Effectiveness of cold therapy depends on water temperature, muscle position
A new study finds that cold water therapy affects blood flow to individual muscles of the leg differently and is dependent on the temperature of the water. The first-of-its-kind study is published ahead of print in the Journal of Applied Physiology.
Cold therapy is often used to treat soft tissue injuries—particularly in athletes—as it is thought to limit the activity of inflammatory cells that can lead to restricted oxygen and possible damage to the muscles. Understanding how blood flow to the muscles changes in response to cold therapy is important to proving appropriate treatment. Positron emission tomography (PET)—an imaging tool that uses an injected radioactive drug tracer to show tissue and organ function—is routinely used to directly measure blood flow in response to heat therapy. PET may provide the same benefits for cold therapy.

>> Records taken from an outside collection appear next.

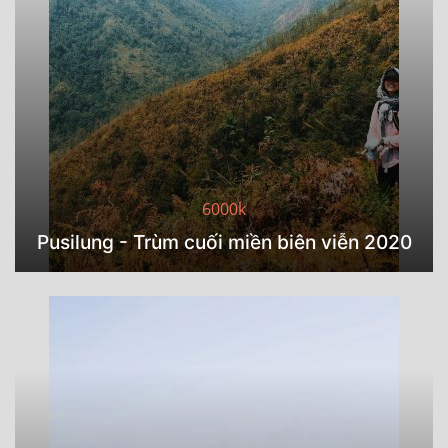
6000k
Pusilung - Trùm cuối miền biên viễn 2020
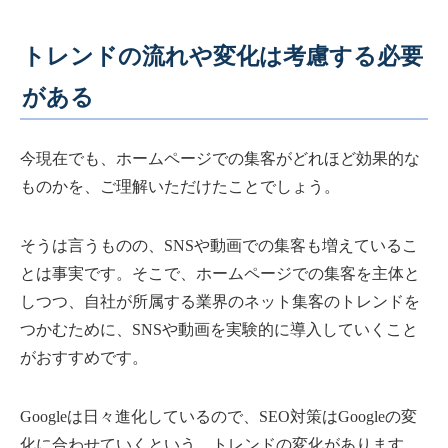
トレンドの流れや変化は考慮する必要
がある
今現在でも、ホームページでの集客がどれほど効果的な
ものかを、ご理解いただけたことでしょう。
そうは言うものの、SNSや動画での集客も増えているこ
とは事実です。そこで、ホームページでの集客を主体と
しつつ、自社が所属する業界のネット集客のトレンドを
つかむために、SNSや動画を実験的に導入していくこと
がおすすめです。
Googleは日々進化しているので、SEO対策はGoogleの変
化に合わせていくという、トレンドの変化があります。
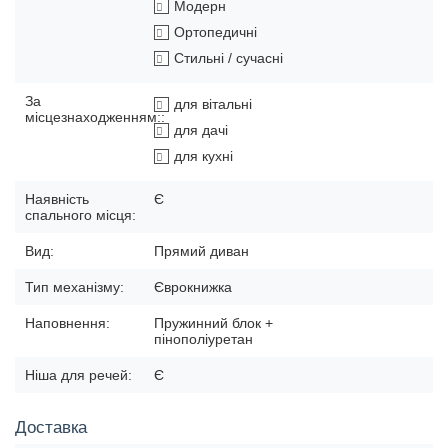
Модерн
Ортопедичні
Стильні / сучасні
За
для вітальні
місцезнаходженням::
для дачі
для кухні
Наявність
Є
спального місця:
Вид:
Прямий диван
Тип механізму:
Єврокнижка
Наповнення:
Пружинний блок +
пінополіуретан
Ніша для речей:
Є
Доставка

The effects of cold therapy on different muscles in the same body region, such as individual muscles in the leg, has not been well-studied.
Male volunteers with an average age of 33 were randomly assigned to cold water treatments of either 46, 59 or 71 degrees F. The volunteers sat in the cooling bath, immersed to the navel, for 10 minutes. The researchers measured the men's heart rate, as well as the temperature of their core, quadriceps muscles and skin throughout the immersion. After the cold water treatment, the volunteers underwent a PET scan, where blood flow to the calf and thigh was recorded.
The researchers saw an increase in blood flow in the deep muscles of the thigh—located closest to the femur bone—with exposure to the coldest water temperature tested (46 degrees F). Superficial muscles closer to the skin showed a decrease in blood flow with exposure to 59 degree water. The heat production that comes from shivering may explain why the coldest temperature led to an increased blood flow in the deeper muscles. In theory, a decrease in blood flow is beneficial to healing, "given [that] the effects of cold water immersion are partly based on reducing tissue swelling," explained Warren Gregson, Ph.D., corresponding author of the study. "As such, less noxious (more tolerable) cooling may be more effective by reducing superficial flow and minimizing increases in flow in the deeper tissue," Gregson added.
"These data have important implications for the selection of [cold water immersion] approaches used in the treatment of soft tissue injury, while also increasing our understanding of the potential mechanisms underpinning [cold water immersion]," the researchers wrote. "A less noxious water temperature [59 degrees F] may be considered a viable option as a treatment for soft tissue injury."